TRCH Mindgames

What Notts: The Latest News and Stories

5 April 17 words: LeftLion

Find out what's been going on around and about the city for the past month...

BOB MARLEY
Most of the the time when you lot bell our line you’re having a go cos we called your gardening club ‘relatively unknown’ or tipping us off about repeat dog poo offenders. This month, however, we got a call from a delightful chap who informed us that Bob Marley played his first ever UK gig here in Nottingham. Ever the discerning journalists, we double checked his story (went on the Bob Marley website) and yes, it’s true. The first stop on Mr Marley’s premiere UK tour was the Coleman Club, now Jongleurs. He was scheduled to play the first date in Peckham, back in 1973, but our Bob’s ganja-filled promo material irked the club owner. He took ‘em down and Bob weren’t happy, deciding to take his talents somewhere they would be more appreciated. And where can you find a bigger bunch of boys and girls not opposed to bunning a fat zoot? Nottingham! So it came to pass that the legendary Bob Marley gifted us his first British gig. Thanks Bob, and thanks clued-up caller for passing on the knowledge.

STORM
DORIS DAY
Well, our Dotty didn’t half have a bag on her last month, didn’t she?! She were knocking down trees left, right and centre, made damn sure no one was getting on a train, and forced Sherwood Forest Visitor Centre and the Bingham market to close. Luckily she tired hersen out pretty quickly and packed up shop. Next up is her mate Ewan, and we’re not sure we wanna find out what he’s sayin...

“999 WHAT’S YOUR EMERGENCY?”
“Ey up, duck. Yeah, me lad’s been sat in front o’ laptop all night. His peepers have gone all square and I’m dead worried he’s not gonna gerrup for school in the mornin’. Can yer send someone round?” No, this is not a joke.
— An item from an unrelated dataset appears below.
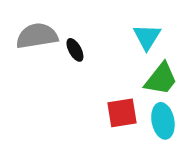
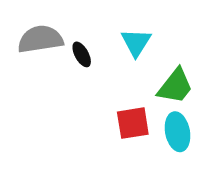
cyan triangle: (147, 37) -> (136, 42), moved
This is a genuine request from one hapless parent to the Nottinghamshire police force. Put your own kids to bed and leave the coppers to their actual job. You know, keeping the city safe and free from actual crime.

POUNDS IN PARSNIPS
Richard Scothern has paid his dues when it comes to looking for bits of metal under the earth. But 45 years of hard detective work has paid off as Mr Scothern found a rare penny from the Viking-era in a parsnip field near Newark. The piece of silver is said to be almost 1,100 years old and is expected to reach between £10,000 and £15,000 at auction. You’ll have a lorra coin to look at now, our Rich.

SCHOOL’S OUT
We’ve all been there. You invite a couple of mates round for a few bevs and a game of Cluedo, and before you know it, the whole crew plus some are piled into your kitchen playing silly boggers with your best glassware. Rushcliffe School feel your pain, as a DJ workshop was booked in their school hall after hours, was supposed to wrap up around 10pm, but 250 attendees rocked up, raved out and didn’t leave till gone 3am.

SPARE TIME IN PRISON
Paddy Tipping has got a little favour to ask. Not a big thing, just summat you can do in your down time. You up for it? Sound. So basically, Mr Tipping needs you to pop into prison, mix and blend with men and women who have been arrested, and keep an eye out for any untoward behaviour from police staff.  Jackie Nash is expecting you to give her a bell on 0115 844 5998. Ta ducks.

COCKLE MAN CANCER SCARE
Earlier this month, our beloved Fish Man was attacked by a pair of absolute deplorables, who ended up breaking his ribs after trying to steal his children’s charity tin. Cue blood boilover. Upon examination from the doctors, it was revealed that our Dave was in the early stages of cancer. Dave told the BBC that the robbers “have done [him] a favour”, and that he doesn’t need chemo as they’ve caught it promptly, but we reckon the boggers could still do with a couple of mackerels tumped round their chops.